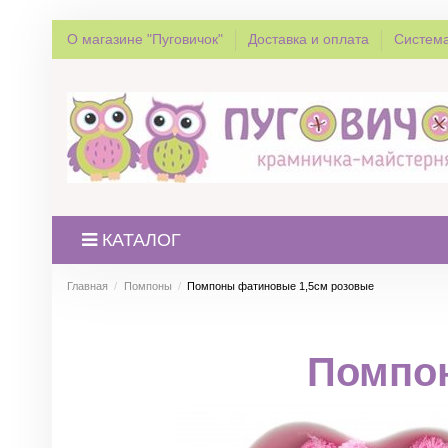
О магазине "Пуговичок"
Доставка и оплата
Система
КАТАЛОГ
Главная
Помпоны
Помпоны фатиновые 1,5см розовые
Помпо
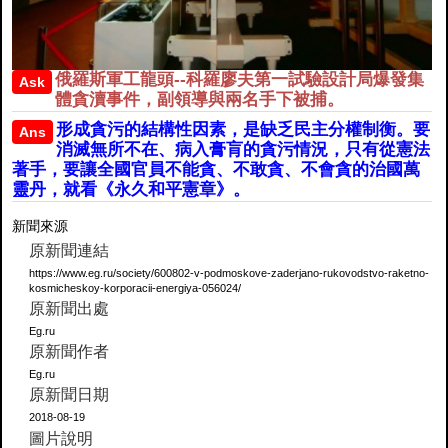
俄羅斯軍工龍頭--科羅廖夫第一試驗設計局爆發集
Ask
體貪瀆事件，副領導與兩名手下被捕。
形成貪污的結構性因素，是缺乏民主分權制衡。要
Ans
消滅無所不在、病入膏肓的貪污情況，只有從憲法
著手，要讓全國官員不能貪、不敢貪、不會貪的治國萬
靈丹，就看《永久和平憲章》。
新聞來源
原新聞連結
https://www.eg.ru/society/600802-v-podmoskove-zaderjano-rukovodstvo-raketno-
kosmicheskoy-korporacii-energiya-056024/
原新聞出處
Eg.ru
原新聞作者
Eg.ru
原新聞日期
2018-08-19
圖片說明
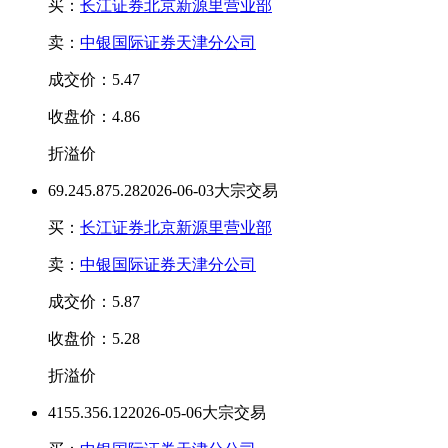
买：
长江证券北京新源里营业部
卖：
中银国际证券天津分公司
成交价：5.47
收盘价：4.86
折溢价
69.24
5.87
5.28
2026-06-03大宗交易
买：
长江证券北京新源里营业部
卖：
中银国际证券天津分公司
成交价：5.87
收盘价：5.28
折溢价
415
5.35
6.12
2026-05-06大宗交易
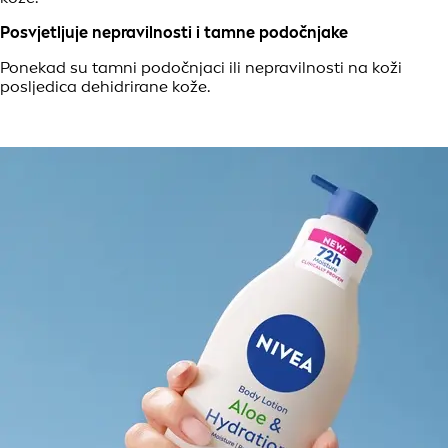
Posvjetljuje nepravilnosti i tamne podočnjake
Ponekad su tamni podočnjaci ili nepravilnosti na koži
posljedica dehidrirane kože.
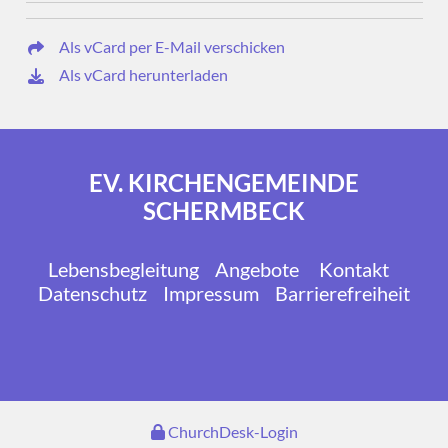
Als vCard per E-Mail verschicken
Als vCard herunterladen
EV. KIRCHENGEMEINDE
SCHERMBECK
Lebensbegleitung
Angebote
Kontakt
Datenschutz
Impressum
Barrierefreiheit
ChurchDesk-Login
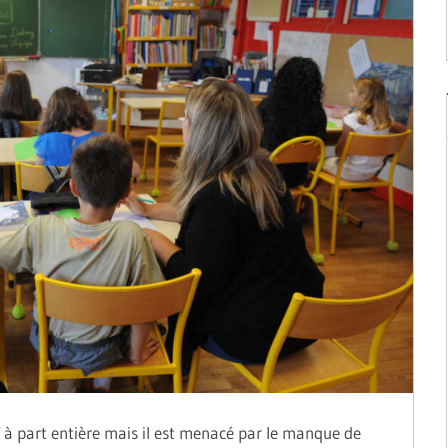
 à part entière mais il est menacé par le manque de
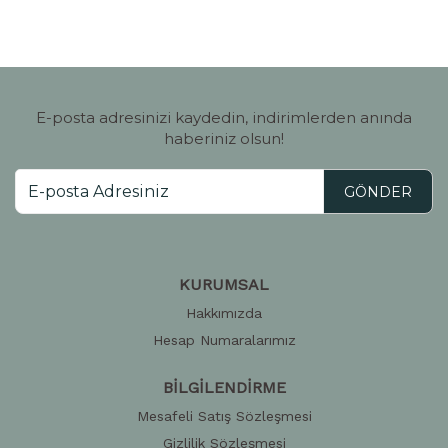
E-posta adresinizi kaydedin, indirimlerden anında
haberiniz olsun!
GÖNDER
KURUMSAL
Hakkımızda
Hesap Numaralarımız
BİLGİLENDİRME
Mesafeli Satış Sözleşmesi
Gizlilik Sözleşmesi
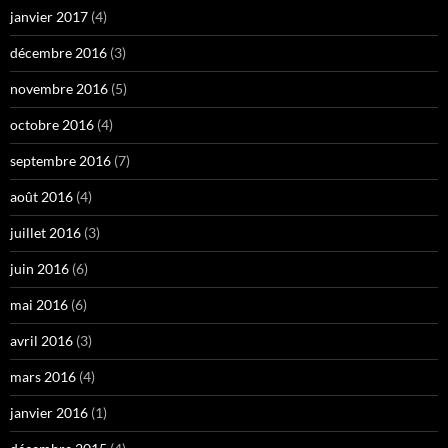
janvier 2017
(4)
décembre 2016
(3)
novembre 2016
(5)
octobre 2016
(4)
septembre 2016
(7)
août 2016
(4)
juillet 2016
(3)
juin 2016
(6)
mai 2016
(6)
avril 2016
(3)
mars 2016
(4)
janvier 2016
(1)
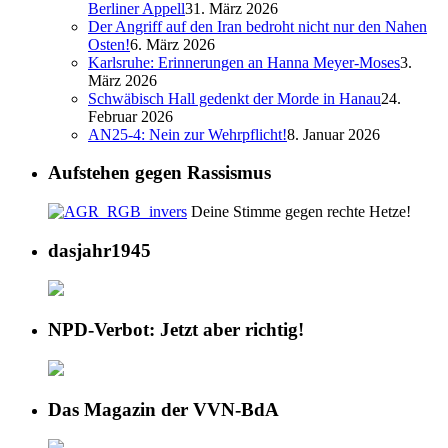
Berliner Appell
31. März 2026
Der Angriff auf den Iran bedroht nicht nur den Nahen
Osten!
6. März 2026
Karlsruhe: Erinnerungen an Hanna Meyer-Moses
3.
März 2026
Schwäbisch Hall gedenkt der Morde in Hanau
24.
Februar 2026
AN25-4: Nein zur Wehrpflicht!
8. Januar 2026
Aufstehen gegen Rassismus
Deine Stimme gegen rechte Hetze!
dasjahr1945
NPD-Verbot: Jetzt aber richtig!
Das Magazin der VVN-BdA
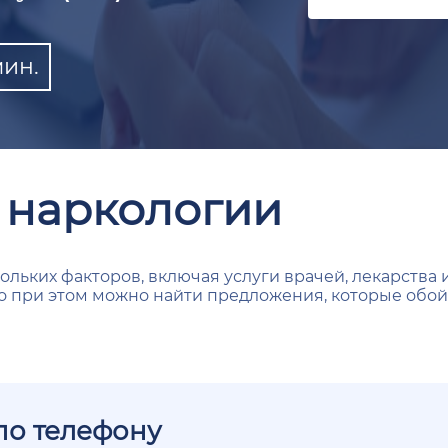
мин.
 наркологии
кольких факторов, включая услуги врачей, лекарств
о при этом можно найти предложения, которые обойд
по телефону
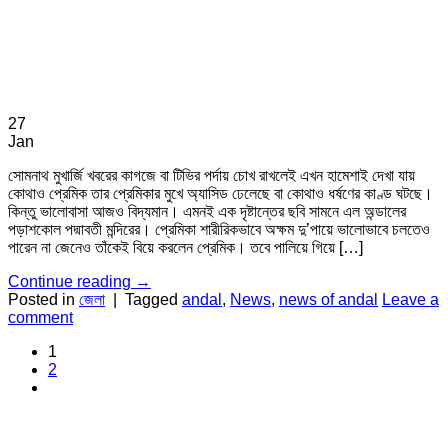
27
Jan
সোমনাথ মুখার্জি খবরের কাগজে বা টিভির পর্দায় চোখ রাখলেই এখন হামেশাই দেখা যায়
কোথাও প্রেমিক তার প্রেমিকার মুখে অ্যাসিড ঢেলেছে বা কোথাও ধর্ষণের কাণ্ড ঘটছে।
কিন্তু ভালোবাসা আজও বিদ্যমান। এমনই এক দৃষ্টান্তের ছবি সামনে এল অন্ডালের
পড়াশকোল পদ্মাবতী মন্দিরের। প্রেমিকা শারীরিকভাবে অক্ষম দু’পায়ে ভালোভাবে চলতেও
পারেন না জেনেও তাঁকেই বিয়ে করলেন প্রেমিক। তবে পালিয়ে গিয়ে […]
Continue reading
→
Posted in
জেলা
|
Tagged
andal
,
News
,
news of andal
Leave a
comment
1
2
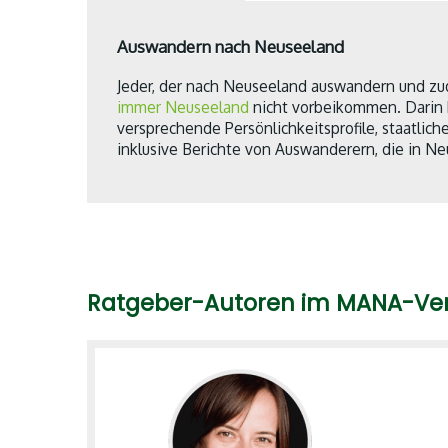
Auswandern nach Neuseeland
Jeder, der nach Neuseeland auswandern und zu
immer Neuseeland
nicht vorbeikommen. Darin b
versprechende Persönlichkeitsprofile, staatli
inklusive Berichte von Auswanderern, die in N
Ratgeber-Autoren im MANA-Ve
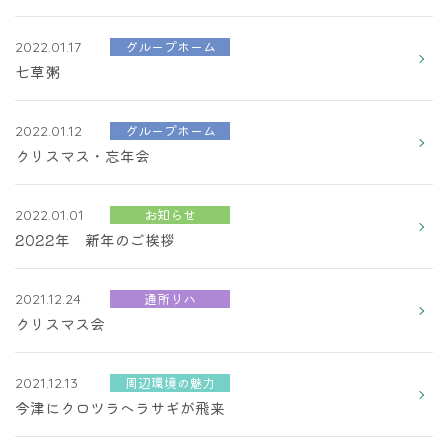
グループホーム
2022.01.17
七草粥
グループホーム
2022.01.12
クリスマス・忘年会
お知らせ
2022.01.01
2022年 新年のご挨拶
通所リハ
2021.12.24
クリスマス会
周辺環境の魅力
2021.12.13
今津にクロツラヘラサギが飛来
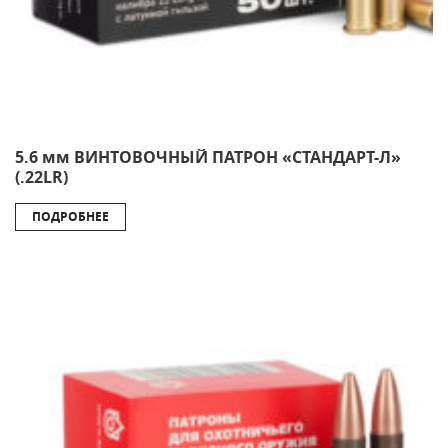
5.6 мм ВИНТОВОЧНЫЙ ПАТРОН «СТАНДАРТ-Л»
(.22LR)
ПОДРОБНЕЕ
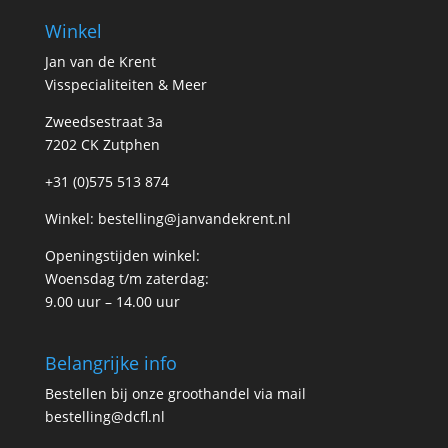
Winkel
Jan van de Krent
Visspecialiteiten & Meer
Zweedsestraat 3a
7202 CK Zutphen
+31 (0)575 513 874
Winkel:
bestelling@janvandekrent.nl
Openingstijden winkel:
Woensdag t/m zaterdag:
9.00 uur – 14.00 uur
Belangrijke info
Bestellen bij onze groothandel via mail
bestelling@dcfl.nl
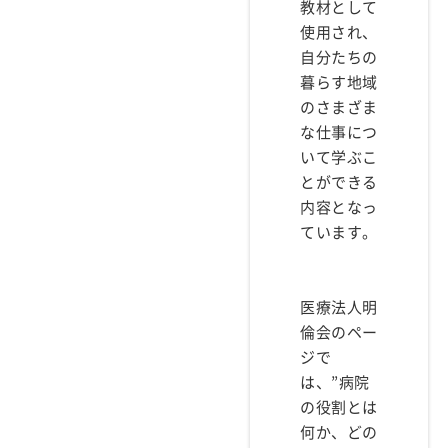
教材として
使用され、
自分たちの
暮らす地域
のさまざま
な仕事につ
いて学ぶこ
とができる
内容となっ
ています。
医療法人明
倫会のペー
ジで
は、”病院
の役割とは
何か、どの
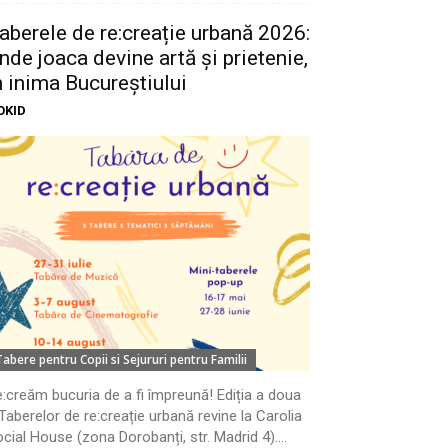
aberele de re:creație urbană 2026:
nde joaca devine artă și prietenie,
n inima Bucureștiului
OKID
Tabere pentru Copii si Sejururi pentru Familii
:creăm bucuria de a fi împreună! Ediția a doua
Taberelor de re:creație urbană revine la Carolia
cial House (zona Dorobanți, str. Madrid 4)....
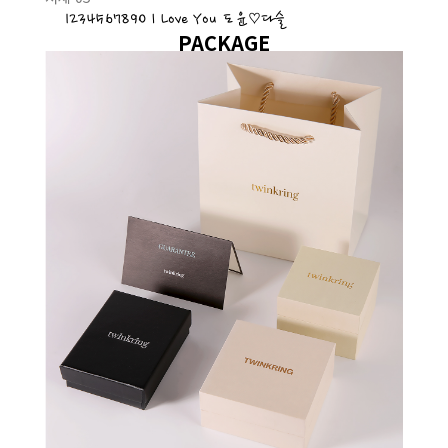
1234567890 I Love You 도윤♡다슬
PACKAGE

*Task to carry out:*
Find every line in the records that holds the word "creație", then state the count alone.

*Expected answer:*
2